Pinaria opened the doors and shielded her eyes, dazzled by bright morning light. The hand of Somnus must have been very heavy upon her, to make her sleep from one day’s light until the next.
Morpheus had visited her as well, for now she remembered a dream that had haunted her sleep. Foslia was in the dream, nattering on and on, showing off her erudition. Everything she said irritated Pinaria and made her more distressed…
“Romulus walked on foot for his triumphs. Do you suppose Brennus will ride a quadriga through Roma, like Camillus? I wonder if Brennus is as handsome…”
There was more, though in the dream Pinaria protested and tried to stop her ears.
“The Trojan women were taken as slaves. Do you suppose we Vestals will become slaves? I don’t imagine the Gauls will allow us to remain virgins for long…”
And though Pinaria howled in protest, still Foslia continued, determined to show off her irrefutable religious logic.
“No city is conquered unless its people have offended the gods. Killing or enslaving the inhabitants of a conquered city pleases the gods. Now the Gauls have conquered Roma. What do you think that means, Pinaria? What does it say about Roma?”
What a terrible nightmare! Pinaria shivered, despite the warmth of the day. As she descended the steps and looked around her, what she saw was as disquieting as the dream, and just as strange.
The street was littered with castoff items, all the things that people had thought they could carry while they fled but had abandoned when panic or common sense overcame them: pieces of pottery, sacks full of clothing, boxes stuffed with trinkets and mementos, toys made of wood or straw, even chairs and small tripod tables. Forsaken wagons and handcarts had been knocked on their sides, with their contents strewn beside them.
Not a single person was to be seen, nor the sound of a single voice to be heard. Pinaria had lived her whole life in the city; she was used to its teeming energy, its loud, brash crowds. To see the city without people was bizarre. Roma was like an empty shell. It was like a tomb without a body.
Even the gods were gone. Before fleeing, the Romans had stripped their temples of every sacred object. The hearthfire of Vesta, statues of the gods, sacred talismans of the kings, the Sibylline Books—all been taken away for safekeeping or buried in secret places throughout the city.
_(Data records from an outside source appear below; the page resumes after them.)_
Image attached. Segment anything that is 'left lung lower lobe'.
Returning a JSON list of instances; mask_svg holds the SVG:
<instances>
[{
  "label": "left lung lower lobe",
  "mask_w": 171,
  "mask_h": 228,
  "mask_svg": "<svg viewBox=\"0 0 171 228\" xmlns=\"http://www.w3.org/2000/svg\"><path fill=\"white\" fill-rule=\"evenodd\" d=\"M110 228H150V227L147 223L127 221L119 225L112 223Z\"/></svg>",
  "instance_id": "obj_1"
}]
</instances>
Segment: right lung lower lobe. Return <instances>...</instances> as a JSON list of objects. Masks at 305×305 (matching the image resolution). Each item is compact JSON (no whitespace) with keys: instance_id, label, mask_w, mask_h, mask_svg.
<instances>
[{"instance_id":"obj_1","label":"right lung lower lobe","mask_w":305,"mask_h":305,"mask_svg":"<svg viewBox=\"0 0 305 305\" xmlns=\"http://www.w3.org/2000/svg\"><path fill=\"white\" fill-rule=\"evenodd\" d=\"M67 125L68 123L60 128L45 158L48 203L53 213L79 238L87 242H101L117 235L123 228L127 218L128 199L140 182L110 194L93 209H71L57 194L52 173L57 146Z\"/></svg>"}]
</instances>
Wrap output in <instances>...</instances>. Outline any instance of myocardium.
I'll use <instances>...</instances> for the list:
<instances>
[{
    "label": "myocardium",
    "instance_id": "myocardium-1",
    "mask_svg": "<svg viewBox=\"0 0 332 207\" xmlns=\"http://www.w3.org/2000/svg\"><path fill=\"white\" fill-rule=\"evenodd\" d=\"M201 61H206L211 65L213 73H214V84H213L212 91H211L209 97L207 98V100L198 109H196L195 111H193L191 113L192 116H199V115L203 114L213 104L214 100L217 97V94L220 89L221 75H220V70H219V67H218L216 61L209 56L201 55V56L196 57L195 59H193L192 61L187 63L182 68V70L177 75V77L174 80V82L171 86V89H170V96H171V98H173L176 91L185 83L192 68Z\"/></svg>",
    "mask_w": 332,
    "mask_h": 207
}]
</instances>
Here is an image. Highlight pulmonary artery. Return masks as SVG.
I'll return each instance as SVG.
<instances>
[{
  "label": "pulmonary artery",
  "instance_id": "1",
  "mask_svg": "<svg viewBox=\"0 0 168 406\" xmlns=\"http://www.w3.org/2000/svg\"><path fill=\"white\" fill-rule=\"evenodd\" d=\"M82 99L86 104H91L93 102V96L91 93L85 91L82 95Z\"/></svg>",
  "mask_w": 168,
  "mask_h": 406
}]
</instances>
Only Somnus and Morpheus remained; perhaps they hovered over her still, for Pinaria felt as though she were walking through the strange, unreal landscape of a nightmare.
She wandered about the Forum, sometimes startled by the echo of her footsteps in the empty public spaces. Rounding a corner, she drew a sharp breath. She was not alone, after all. On a backless chair before the entrance to his official residence sat the Pontifex Maximus. He heard her gasp, gave a start and turned his head, as surprised to see her as she was to see him.